To assess not only the visibility of IGD after burning, but also the effect of high temperature on IGD severity, all groups contained molars and canines with varying degrees of IGD, from no IGD (as control) to Grade 3 (Table 1). Each of the burnt molars and canine was assessed for IGD visibility by observer BV (with extensive osteoarchaeological and IGD identification experience), thereby also evaluating severity, the number of deficient episodes, and the age(s) of occurrence using dental charts as developed by Brickley et al.48. The unburnt molars and canine were evaluated the same way to compare results between each pair of unburnt/burnt molars and canines (Table 1; 1st observation). This process was repeated again after a month to test repeatability (2nd observation). To evaluate the ease of IGD identification in burnt teeth, another observer (CS) with no osteoarchaeological or IGD identification experience was provided a short training by evaluating IGD in unburnt molars belonging to another collection. After this, the unburnt and burnt molars (n = 32) and the unburnt and burnt canines (n = 2) were investigated. Differences in age estimations of 0.5 year between observers BV and CS are considered to be minor.

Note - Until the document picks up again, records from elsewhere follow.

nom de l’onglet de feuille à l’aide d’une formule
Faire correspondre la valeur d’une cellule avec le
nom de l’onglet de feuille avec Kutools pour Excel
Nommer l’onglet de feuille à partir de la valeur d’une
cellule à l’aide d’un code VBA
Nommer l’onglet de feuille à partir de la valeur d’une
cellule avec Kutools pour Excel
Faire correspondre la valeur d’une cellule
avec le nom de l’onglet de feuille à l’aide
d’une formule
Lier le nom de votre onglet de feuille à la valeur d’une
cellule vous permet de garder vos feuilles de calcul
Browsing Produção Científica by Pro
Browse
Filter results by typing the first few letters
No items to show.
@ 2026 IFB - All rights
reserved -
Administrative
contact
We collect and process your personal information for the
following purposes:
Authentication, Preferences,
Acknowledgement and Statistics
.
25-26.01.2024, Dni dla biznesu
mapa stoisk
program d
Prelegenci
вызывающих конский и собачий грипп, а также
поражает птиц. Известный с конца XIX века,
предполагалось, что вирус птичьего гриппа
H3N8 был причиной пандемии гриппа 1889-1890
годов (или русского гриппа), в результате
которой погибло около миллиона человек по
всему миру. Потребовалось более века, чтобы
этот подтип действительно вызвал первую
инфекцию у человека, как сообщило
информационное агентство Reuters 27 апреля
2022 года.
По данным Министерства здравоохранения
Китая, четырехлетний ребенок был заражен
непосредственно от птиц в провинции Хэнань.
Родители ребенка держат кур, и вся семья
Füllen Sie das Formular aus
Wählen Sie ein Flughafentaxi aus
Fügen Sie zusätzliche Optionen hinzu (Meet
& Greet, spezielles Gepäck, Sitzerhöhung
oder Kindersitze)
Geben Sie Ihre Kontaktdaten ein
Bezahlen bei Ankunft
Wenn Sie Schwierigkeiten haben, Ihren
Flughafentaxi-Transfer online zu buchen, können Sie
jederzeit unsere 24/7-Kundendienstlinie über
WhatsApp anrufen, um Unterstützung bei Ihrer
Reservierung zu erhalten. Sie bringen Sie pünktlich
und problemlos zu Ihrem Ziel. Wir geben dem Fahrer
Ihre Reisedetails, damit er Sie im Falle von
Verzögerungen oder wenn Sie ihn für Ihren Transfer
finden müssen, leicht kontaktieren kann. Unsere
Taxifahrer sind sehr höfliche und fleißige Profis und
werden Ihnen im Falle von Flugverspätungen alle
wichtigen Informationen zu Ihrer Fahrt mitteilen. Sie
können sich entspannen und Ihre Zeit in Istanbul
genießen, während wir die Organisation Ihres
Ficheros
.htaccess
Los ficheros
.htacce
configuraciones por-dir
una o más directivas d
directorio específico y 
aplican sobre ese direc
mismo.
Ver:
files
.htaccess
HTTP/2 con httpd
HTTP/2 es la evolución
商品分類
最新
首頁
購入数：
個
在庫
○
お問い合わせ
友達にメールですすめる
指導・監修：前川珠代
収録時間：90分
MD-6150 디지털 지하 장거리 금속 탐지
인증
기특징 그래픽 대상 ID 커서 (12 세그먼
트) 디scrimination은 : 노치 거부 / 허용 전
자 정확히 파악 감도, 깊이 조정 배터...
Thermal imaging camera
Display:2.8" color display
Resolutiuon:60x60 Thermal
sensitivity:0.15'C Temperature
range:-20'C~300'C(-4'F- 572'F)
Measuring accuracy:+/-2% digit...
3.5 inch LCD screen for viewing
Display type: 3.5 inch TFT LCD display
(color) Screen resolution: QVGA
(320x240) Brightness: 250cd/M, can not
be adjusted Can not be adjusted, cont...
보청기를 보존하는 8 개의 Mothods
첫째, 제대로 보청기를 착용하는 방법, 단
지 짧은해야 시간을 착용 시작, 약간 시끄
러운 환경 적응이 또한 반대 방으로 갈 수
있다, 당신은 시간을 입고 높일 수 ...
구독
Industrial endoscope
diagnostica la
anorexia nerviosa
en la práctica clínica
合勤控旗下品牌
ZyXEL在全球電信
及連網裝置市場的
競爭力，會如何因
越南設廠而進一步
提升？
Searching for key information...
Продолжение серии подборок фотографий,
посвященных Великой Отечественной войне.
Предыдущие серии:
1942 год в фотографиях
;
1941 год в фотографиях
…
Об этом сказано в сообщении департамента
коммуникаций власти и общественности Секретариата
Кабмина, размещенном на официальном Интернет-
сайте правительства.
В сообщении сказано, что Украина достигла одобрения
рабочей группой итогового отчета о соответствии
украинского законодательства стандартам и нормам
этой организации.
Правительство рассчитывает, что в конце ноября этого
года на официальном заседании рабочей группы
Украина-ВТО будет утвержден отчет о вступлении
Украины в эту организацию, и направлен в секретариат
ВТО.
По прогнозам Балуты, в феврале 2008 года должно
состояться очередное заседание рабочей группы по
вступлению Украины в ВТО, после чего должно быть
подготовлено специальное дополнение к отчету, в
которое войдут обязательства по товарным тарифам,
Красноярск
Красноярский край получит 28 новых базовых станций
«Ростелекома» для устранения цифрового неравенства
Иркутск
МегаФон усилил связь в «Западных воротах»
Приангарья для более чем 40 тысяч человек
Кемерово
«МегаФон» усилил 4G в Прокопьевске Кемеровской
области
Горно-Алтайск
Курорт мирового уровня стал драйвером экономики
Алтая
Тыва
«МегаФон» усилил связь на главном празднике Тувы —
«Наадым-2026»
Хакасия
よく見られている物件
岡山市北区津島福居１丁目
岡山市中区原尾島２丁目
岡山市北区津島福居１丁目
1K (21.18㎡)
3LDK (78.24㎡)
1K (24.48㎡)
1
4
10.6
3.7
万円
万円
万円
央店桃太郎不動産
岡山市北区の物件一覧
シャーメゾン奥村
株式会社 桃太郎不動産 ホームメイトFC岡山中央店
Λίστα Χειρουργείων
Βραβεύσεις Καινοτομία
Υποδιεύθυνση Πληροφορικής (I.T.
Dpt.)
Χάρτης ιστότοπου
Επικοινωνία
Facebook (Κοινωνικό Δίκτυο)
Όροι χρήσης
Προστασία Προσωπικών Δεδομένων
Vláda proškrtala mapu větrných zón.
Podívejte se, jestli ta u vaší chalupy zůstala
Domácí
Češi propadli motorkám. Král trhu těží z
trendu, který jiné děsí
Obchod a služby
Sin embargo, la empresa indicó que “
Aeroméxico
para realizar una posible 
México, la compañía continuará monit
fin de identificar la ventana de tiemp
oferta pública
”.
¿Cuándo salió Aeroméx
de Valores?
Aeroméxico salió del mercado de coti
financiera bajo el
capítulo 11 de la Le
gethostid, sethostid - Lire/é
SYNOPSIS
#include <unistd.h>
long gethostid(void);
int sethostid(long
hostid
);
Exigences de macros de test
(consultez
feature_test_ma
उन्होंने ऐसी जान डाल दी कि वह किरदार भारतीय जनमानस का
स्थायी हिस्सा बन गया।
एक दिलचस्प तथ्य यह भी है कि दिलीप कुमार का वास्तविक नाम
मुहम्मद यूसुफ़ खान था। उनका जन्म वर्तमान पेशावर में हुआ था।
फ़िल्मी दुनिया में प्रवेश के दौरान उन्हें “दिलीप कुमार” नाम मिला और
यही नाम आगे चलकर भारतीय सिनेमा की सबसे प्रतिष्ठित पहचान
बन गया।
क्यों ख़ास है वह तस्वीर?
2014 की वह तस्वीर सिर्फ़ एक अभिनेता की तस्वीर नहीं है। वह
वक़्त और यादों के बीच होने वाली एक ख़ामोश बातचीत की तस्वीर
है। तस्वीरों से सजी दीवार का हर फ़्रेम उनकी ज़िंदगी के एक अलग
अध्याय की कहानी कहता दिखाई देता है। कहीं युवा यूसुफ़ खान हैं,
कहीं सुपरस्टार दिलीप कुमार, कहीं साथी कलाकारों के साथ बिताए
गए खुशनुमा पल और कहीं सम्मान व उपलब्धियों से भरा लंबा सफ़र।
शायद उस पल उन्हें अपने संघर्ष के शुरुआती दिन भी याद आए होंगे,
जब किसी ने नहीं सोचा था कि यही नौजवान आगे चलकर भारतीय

Since the colour of most of retrieved dentine in archaeological cremation deposits is grey to white (see Fig. 5), the first set of teeth was burned at 600 °C for the duration of 2 h since this is the expected minimum temperature of an archaeological pyre, which could result in the observed colours16,45. The second set of teeth was burned at 800 °C (for 2 h), which is expected to be the average temperature of the pyres, based on the macroscopic assessment of the cremation material (i.e. colour, texture, etc.) and experimental pyres39,44. To test the influence of duration, the third set was burned at the same temperature (800 °C), but for 8 h. All bone and dentine microstructures are expected to have been obliterated at temperatures of ≥ 900 °C40,52. To test this, two molars were burnt at 900 °C for 2 h, two for 4 h, and one canine for 8 h.